The Werewolf Motorcycle Club - Book cover

The Werewolf Motorcycle Club

Elle Chipp

Leaving Town

DIANA

“What do you mean, you quit? You just started, we have a contract!” Murphy yells down at me through the speakerphone while I pack both mine and Aunt Peggy’s bags at breakneck speed.

I left my resignation on his voicemail half an hour ago. I should have known that he’d call back.

I’m trying not to wonder what Whitney or Jasmine have said to him, or how much they saw of what happened between me and the biker I killed.

It’s one of the reasons why I’m rushing so fast to pack up everything we own so we can leave. Aunt Peggy hovers nervously behind me as I throw things into trunks and open boxes.

She doesn’t know the full extent of what happened, but she knows it’s bad.

I came home from work hours early on the back of a stranger’s bike. A while later, someone stopped by to drop off the car I’d left in the Engleston Diner parking lot, then walked away without so much as a word said.

I don’t even know how Alaric pulled that one off. I didn’t give him my car keys.

“It’s not for me,” I say to Murphy calmly over the phone, trying not to picture the diner that he’s trying to drag me back to.

If what Alaric said is true, the body isn’t there anymore, just a faint red stain on the concrete to show where a man lost his life.

Alaric. My savior said that his name was Alaric, and that he was going to take care of everything for me, but that’s not good enough. I’m leaving this town. I’ll get another job somewhere else.

My life can’t depend on the trust of a stranger, especially not a man in a biker jacket. Today proved to me that I can’t trust the local motorcycle clubs, no matter how normal everyone else seems to think they are.

Unfortunately, Aunt Peggy and I can’t go far. She still needs to attend the local hospital, and I don’t want to disrupt her treatment.

But at least I can put some distance between me and this infamous MC. The Lost Angels, Alaric called them. Not like any kind of angel I’ve heard of.

How can a group of people live above the law like that and just get away with it? All of Engleston seems to be under their thumb; I remember how casual Alaric’s voice was as he told me that even the sheriff is one of them.

I have no interest in sticking around for when they find out I killed one of their precious members.

The fact that I killed a man is still sinking in, like dirt under my nails, and it’s taking everything that I have to keep it together so that I can move us on from this place.

Even after what he was going to do, how am I meant to walk these streets, knowing that he might have a family out there waiting for him? A family that I ruined, just like what happened to mine?

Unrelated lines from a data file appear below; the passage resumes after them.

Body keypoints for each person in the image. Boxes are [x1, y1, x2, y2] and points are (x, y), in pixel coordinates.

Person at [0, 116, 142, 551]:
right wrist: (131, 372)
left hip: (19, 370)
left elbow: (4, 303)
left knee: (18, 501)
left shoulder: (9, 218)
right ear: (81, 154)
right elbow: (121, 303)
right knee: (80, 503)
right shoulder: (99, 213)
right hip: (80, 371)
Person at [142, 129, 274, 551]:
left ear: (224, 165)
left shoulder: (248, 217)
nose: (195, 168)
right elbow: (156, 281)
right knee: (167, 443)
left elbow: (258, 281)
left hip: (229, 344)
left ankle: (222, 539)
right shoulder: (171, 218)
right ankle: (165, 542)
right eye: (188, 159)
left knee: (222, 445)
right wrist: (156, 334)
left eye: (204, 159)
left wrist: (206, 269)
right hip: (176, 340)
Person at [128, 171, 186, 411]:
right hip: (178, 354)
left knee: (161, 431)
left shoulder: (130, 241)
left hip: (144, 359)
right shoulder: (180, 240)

“I know a place we can go,” Aunt Peggy says quietly, after I hang up on Murphy and throw the last of her shoes into a box. “Woodview. It’s just a few miles away, and there’s a bus that runs from there to the Engleston hospital.”

She’s been incredibly understanding about me uprooting her from the house where she’s lived for decades, on a moment’s notice. She seems to recognize how traumatized I am, and I appreciate that she hasn’t asked many questions.

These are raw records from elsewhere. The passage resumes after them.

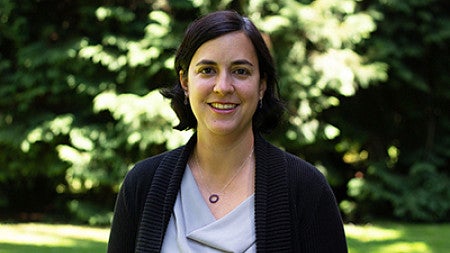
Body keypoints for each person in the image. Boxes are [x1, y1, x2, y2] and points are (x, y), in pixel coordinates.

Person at [107, 10, 347, 253]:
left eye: (240, 71)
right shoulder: (143, 184)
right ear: (185, 82)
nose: (223, 87)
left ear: (262, 85)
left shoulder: (306, 189)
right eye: (207, 70)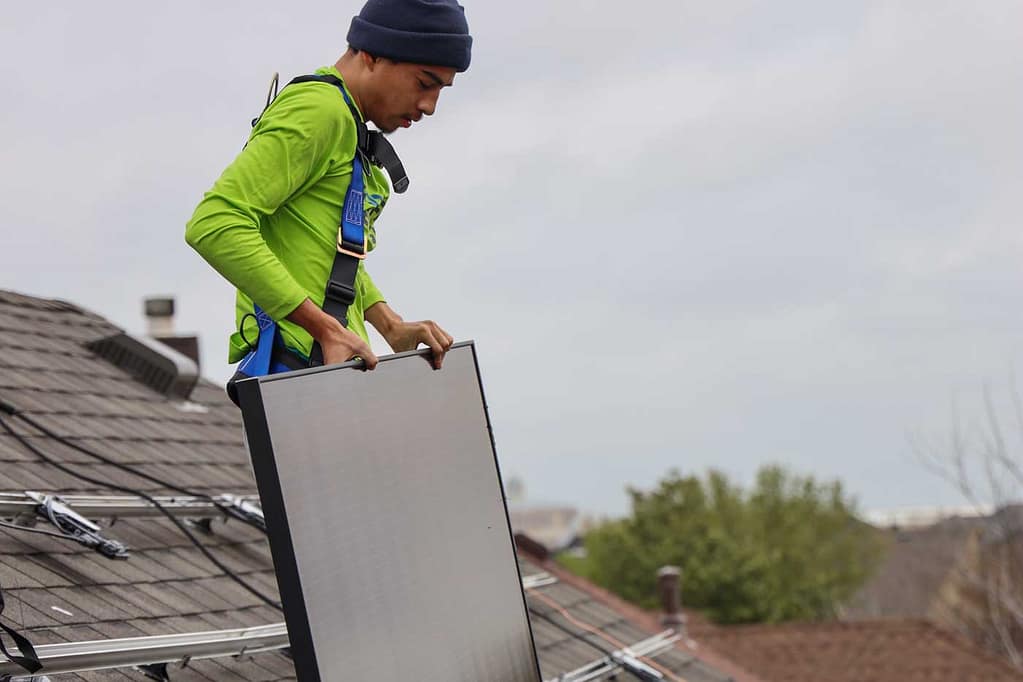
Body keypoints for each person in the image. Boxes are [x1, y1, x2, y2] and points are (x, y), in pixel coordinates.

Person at [185, 0, 471, 396]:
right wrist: (322, 327)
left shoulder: (344, 120)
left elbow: (323, 247)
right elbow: (214, 223)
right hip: (297, 374)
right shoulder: (319, 112)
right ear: (372, 55)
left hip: (329, 372)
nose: (430, 106)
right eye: (425, 83)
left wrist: (389, 324)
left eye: (442, 89)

Still… “Woodview? It’s safe there?”

She smiles, a small, private smile like she has a secret. “The safest place I know.”

***

It may be the safest place Aunt Peggy knows, but Woodview seems very closed off to newcomers. I’ve spent all day asking around for either work or available homes to rent, and people have hardly given me the time of day.

Maybe it’s a sign that this place just isn’t for us. I’ve never been any good at reading signs, but after my second near-death experience it’s about time that I tried.

I can’t deny that it’s a beautiful place. As I walk out of the fourth restaurant that refused even to look at my résumé, I pause to admire the large public garden in the middle of the town square.

Tons of happy kids are running around everywhere, and the main street is so well kept that I’d have thought each store was recently renovated.

Whoever runs this place must have pretty deep pockets. I wonder, is that why the locals are so resistant about sharing information? If too many outsiders show up, maybe the charm would be lost.

Compared to the dingy streets and boarded-up windows around Engleston, this place is perfect.

They have a market, a local doctor, a school…the works! If I’m not going to be in a city, I definitely wouldn’t mind living somewhere like Woodview, and it makes me a bit depressed as I walk back to my car in defeat.

As I reach for the door handle, though, a large, tanned, and tattooed figure appears in the car window reflection behind me. I jump what feels like ten feet in the air from shock.

“I thought it was you, but I almost couldn’t believe it,” Alaric’s deep, honey-toned voice calls from behind me, and I hate how I’m almost instantly at ease again.

But it’s because he saved my life, isn’t it?